**WHAT TO PRODUCE**
Repeat the data verbatim, images excluded.
[[ MATERIAL PROVIDED, beginning ]]
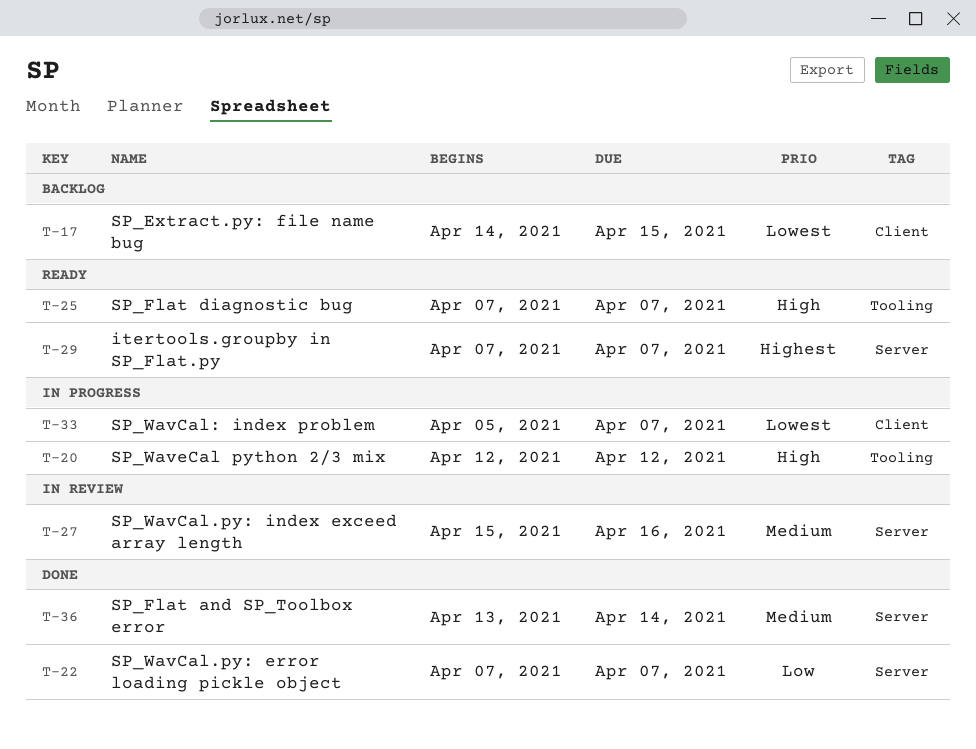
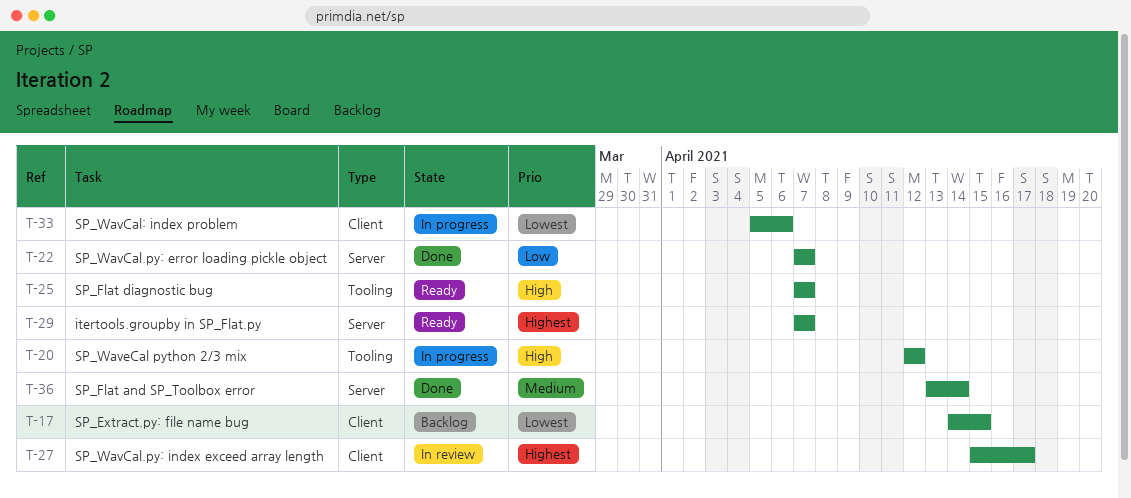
T-27, priority: Medium -> Highest
T-27, label: Server -> Client
T-27, due: Apr 16 -> Apr 17
T-33, due: Apr 7 -> Apr 6

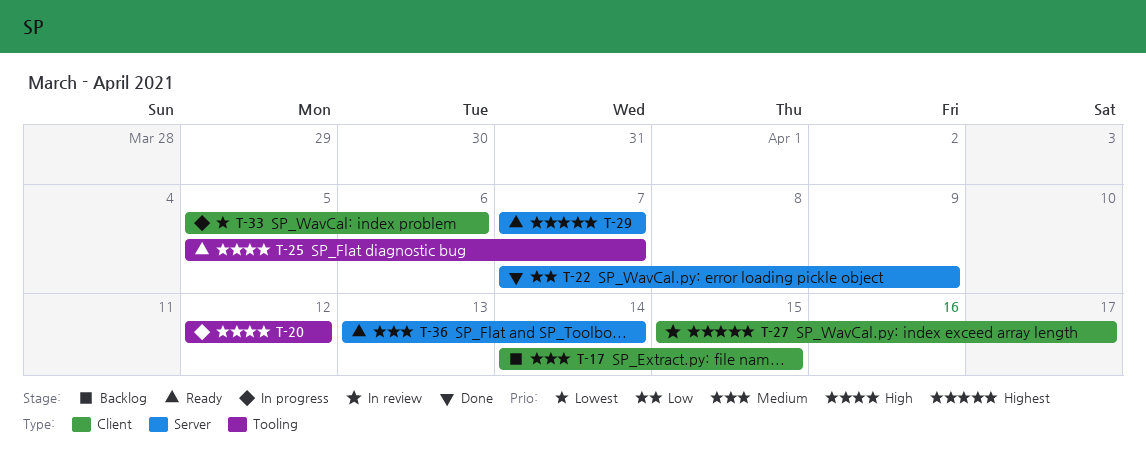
T-17, priority: Lowest -> Medium
T-22, due: Apr 7 -> Apr 9
T-25, start: Apr 7 -> Apr 5
T-36, status: Done -> Ready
[[ MATERIAL PROVIDED, end ]]
**RESPONSE BOX**
T-27, priority: Medium -> Highest
T-27, label: Server -> Client
T-27, due: Apr 16 -> Apr 17
T-33, due: Apr 7 -> Apr 6

T-17, priority: Lowest -> Medium
T-22, due: Apr 7 -> Apr 9
T-25, start: Apr 7 -> Apr 5
T-36, status: Done -> Ready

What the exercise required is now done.